- [About this exercise]
Convert every line of the rows below into a JSON list of strings, one string per line, skipping blank lines. Leave out the pictures.

>>>>>

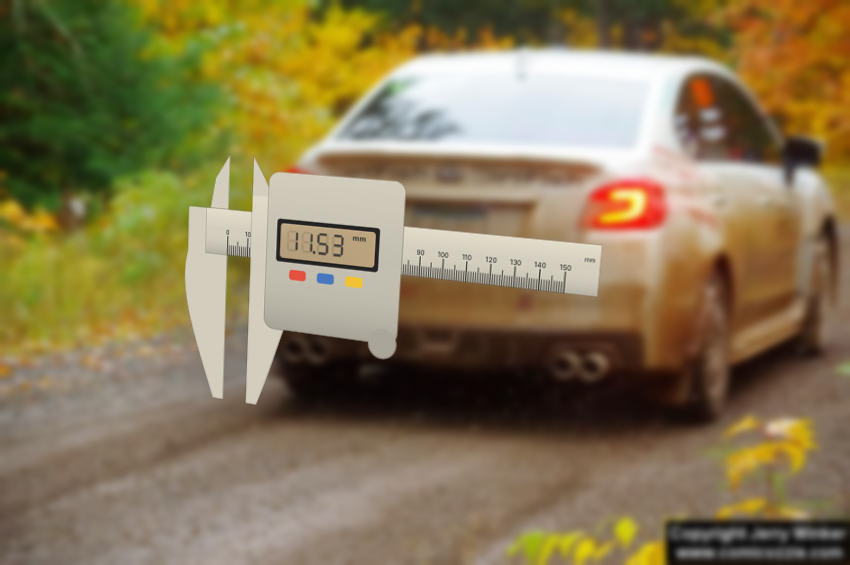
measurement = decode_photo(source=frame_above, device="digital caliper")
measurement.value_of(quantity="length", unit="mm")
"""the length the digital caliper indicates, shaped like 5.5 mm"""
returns 11.53 mm
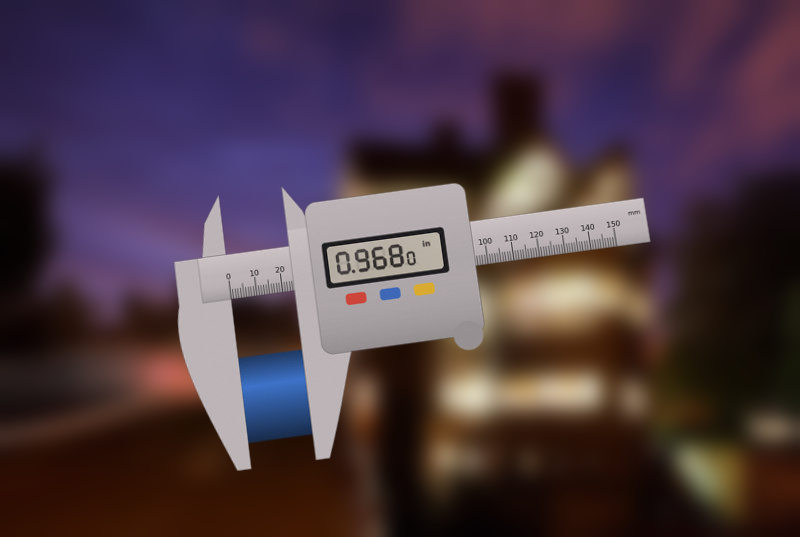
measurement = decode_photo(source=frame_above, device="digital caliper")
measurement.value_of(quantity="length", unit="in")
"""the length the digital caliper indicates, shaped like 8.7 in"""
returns 0.9680 in
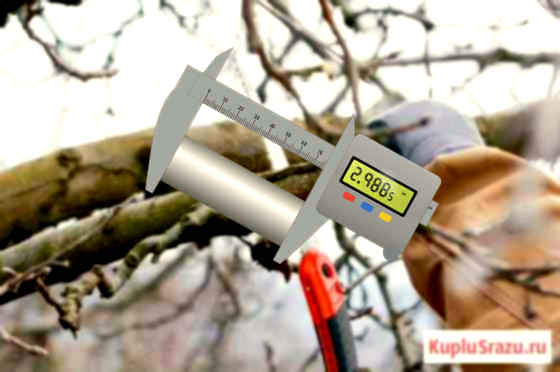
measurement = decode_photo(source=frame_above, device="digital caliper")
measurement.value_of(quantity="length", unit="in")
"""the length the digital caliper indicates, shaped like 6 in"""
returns 2.9885 in
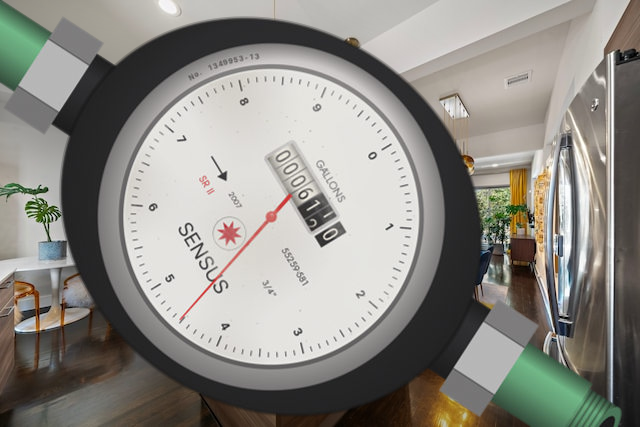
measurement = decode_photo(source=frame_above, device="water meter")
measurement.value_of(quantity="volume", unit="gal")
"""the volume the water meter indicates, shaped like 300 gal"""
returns 6114.5 gal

<<<<<

- [Response below]
[
  "measurement = decode_photo(source=frame_above, device=\"digital caliper\")",
  "measurement.value_of(quantity=\"length\", unit=\"mm\")",
  "\"\"\"the length the digital caliper indicates, shaped like 5.5 mm\"\"\"",
  "returns 11.53 mm",
  "measurement = decode_photo(source=frame_above, device=\"digital caliper\")",
  "measurement.value_of(quantity=\"length\", unit=\"in\")",
  "\"\"\"the length the digital caliper indicates, shaped like 8.7 in\"\"\"",
  "returns 0.9680 in",
  "measurement = decode_photo(source=frame_above, device=\"digital caliper\")",
  "measurement.value_of(quantity=\"length\", unit=\"in\")",
  "\"\"\"the length the digital caliper indicates, shaped like 6 in\"\"\"",
  "returns 2.9885 in",
  "measurement = decode_photo(source=frame_above, device=\"water meter\")",
  "measurement.value_of(quantity=\"volume\", unit=\"gal\")",
  "\"\"\"the volume the water meter indicates, shaped like 300 gal\"\"\"",
  "returns 6114.5 gal"
]